How to train custom models with `SampleBatch.INFOS`

I’m trying to implement centralized critic (e.g. MADDPG or MAPPO algorithm) without using custom policy with postprocess_trajectory. So I can switch my base policy algorithm with tune.run("algo") without writing new policy classes.

I want to use my custom model and extract the environment’s global state from SampleBatch.INFOS. For example:

from ray.rllib.models.modelv2 import ModelV2
from ray.rllib.models.torch.recurrent_net import RecurrentNetwork as TorchRNNModel
from ray.rllib.policy.sample_batch import SampleBatch
from ray.rllib.utils.annotations import override
from ray.rllib.utils.framework import try_import_torch
from ray.rllib.utils.torch_utils import sequence_mask

torch, nn = try_import_torch()

class CustomModel(TorchRNNModel, nn.Module)
    def __init__(self,
                 obs_space,
                 action_space,
                 num_outputs,
                 model_config,
                 name,
                 **kwargs):
        ...
        self.view_requirements[SampleBatch.INFOS] = ViewRequirement()
        self._global_state = None

    @override(TorchRNN):
    def forward(self, input_dict, state, seq_lens):
        infos = input_dict[SampleBatch.INFOS]
        self._global_state = extract_from_infos(infos)
        return super().forward(input_dict, state, seq_lens)

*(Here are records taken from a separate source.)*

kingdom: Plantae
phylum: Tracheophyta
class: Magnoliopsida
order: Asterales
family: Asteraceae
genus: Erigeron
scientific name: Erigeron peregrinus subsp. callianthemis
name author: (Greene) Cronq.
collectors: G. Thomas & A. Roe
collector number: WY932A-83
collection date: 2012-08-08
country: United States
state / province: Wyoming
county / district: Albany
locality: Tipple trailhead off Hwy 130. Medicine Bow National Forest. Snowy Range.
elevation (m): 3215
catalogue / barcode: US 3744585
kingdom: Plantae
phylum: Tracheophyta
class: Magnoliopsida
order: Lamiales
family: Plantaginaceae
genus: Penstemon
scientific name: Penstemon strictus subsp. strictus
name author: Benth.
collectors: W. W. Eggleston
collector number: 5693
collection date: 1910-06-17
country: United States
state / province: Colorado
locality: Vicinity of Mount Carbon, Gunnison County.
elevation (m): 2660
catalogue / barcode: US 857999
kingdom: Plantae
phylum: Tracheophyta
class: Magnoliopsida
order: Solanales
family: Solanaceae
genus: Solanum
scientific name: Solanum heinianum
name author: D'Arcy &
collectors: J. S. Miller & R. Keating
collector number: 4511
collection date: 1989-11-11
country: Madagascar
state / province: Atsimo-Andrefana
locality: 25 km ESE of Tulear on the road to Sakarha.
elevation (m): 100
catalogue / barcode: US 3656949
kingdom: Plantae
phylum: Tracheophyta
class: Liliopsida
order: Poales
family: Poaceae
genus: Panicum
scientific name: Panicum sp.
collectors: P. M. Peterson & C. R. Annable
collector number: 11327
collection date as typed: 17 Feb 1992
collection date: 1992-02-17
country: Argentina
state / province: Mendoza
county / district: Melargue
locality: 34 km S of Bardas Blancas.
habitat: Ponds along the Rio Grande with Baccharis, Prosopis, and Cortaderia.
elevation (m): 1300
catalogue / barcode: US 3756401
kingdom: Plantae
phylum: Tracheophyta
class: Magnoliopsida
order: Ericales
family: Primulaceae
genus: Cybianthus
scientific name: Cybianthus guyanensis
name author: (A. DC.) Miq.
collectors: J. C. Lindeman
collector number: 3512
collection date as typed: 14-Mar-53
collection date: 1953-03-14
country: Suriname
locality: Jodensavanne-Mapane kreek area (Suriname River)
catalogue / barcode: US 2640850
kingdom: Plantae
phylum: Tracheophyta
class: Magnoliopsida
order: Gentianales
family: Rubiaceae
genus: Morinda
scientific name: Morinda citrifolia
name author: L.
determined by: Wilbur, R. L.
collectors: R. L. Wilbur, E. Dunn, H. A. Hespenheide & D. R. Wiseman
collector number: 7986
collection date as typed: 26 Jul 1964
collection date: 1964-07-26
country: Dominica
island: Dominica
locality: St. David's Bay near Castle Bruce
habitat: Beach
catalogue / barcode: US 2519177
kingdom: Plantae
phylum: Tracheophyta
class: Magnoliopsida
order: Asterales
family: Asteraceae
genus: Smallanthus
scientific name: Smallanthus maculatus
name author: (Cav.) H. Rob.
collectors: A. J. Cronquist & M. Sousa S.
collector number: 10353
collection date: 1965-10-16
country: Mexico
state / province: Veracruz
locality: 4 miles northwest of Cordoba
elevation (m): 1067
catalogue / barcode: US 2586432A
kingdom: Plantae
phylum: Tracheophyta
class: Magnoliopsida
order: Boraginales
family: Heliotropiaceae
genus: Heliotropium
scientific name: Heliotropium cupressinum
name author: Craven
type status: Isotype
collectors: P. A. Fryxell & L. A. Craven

    def value_function(self):
        # Centralized Critic
        assert self._global_state is not None, "must call forward() first"
        return torch.reshape(self.value_branch(self._global_state), [-1])

I found that, in sampling, evaluation and postprocessing, the value for key SampleBatch.INFOS are numpy.ndarray with zeros:

self.training -> False
input_dict[SampleBatch.INFOS] -> np.array([0.0, ..., 0.0], dtype=np.float32)

In training:

self.training -> True
input_dict[SampleBatch.INFOS] -> np.array([{...}, ..., {...}], dtype=np.dtype("O"))
# `INFOS` are for `NEXT_OBS` instead of `OBS`

I wonder what’s the best practice for training and sampling with SampleBatch.INFOS? Thanks very much!

BTW, there is also a bug detailed in ray-project/ray#21991: [RLlib][Bug] Wrong number of samples in batch[SampleBatch.INFOS] in RNN cases.

@avnishn any thoughts here?

Hi @XuehaiPan

I am not sure if it would work for you but the way I would approach this is by using a Dict observation space and putting the state as one of the keys in the observation dictionary.

The other thing you could try is explicity ladding info to the ViewRequirements for both compute actions and training.

1 Like

Thanks for the reply!

I am not sure if it would work for you but the way I would approach this is by using a Dict observation space and putting the state as one of the keys in the observation dictionary.

I think would be the solution since we don’t have info in the initial step (env.reset()).

The other thing you could try is explicity ladding info to the ViewRequirements for both compute actions and training.

I tried adding ViewRequirement(SampleBatch.INFOS), but I got a numpy array with zeros in sampler’s sample batch (expect an array of dicts). This makes sense because info is returned with next_obs. The info data hasn’t been added to the buffer yet when calling policy.compute_actions (or policy.model.forward). Then the batch gives zeros.

I also tried ViewRequirement(SampleBatch.INFOS, shift=-1) and ViewRequirement(SampleBatch.INFOS, shift=+1). I got IndexErrors in remote workers.

I feel like INFO is the right way to go about this.
if you put the global state in OBS under a Dict input space, that data will get feeded into the NN, or you will have to clean it up yourself, which is extra work.
I vaguely remember that we may need to configure a whitelist somewhere so RLlib would know to keep your special state under INFO.

any chance you can provide a complete small script to demonstrate your use case, and we can debug a bit on our end?

thanks.

Hi @gjoliver,

The issue with this approach as @XuehaiPan points out is that the gym api for reset does not return info so it will always be missing in the first step. @XuehaiPan mentioned using a custom model in the first post. If you are writing a custom model then incorporating a dict space is not really any extra work.

I see. Get it.
actually in a second thought, maybe we should question a bit whether a global state on the model class is the right thing to do. E.g., if a model is serving multiple rollout env etc.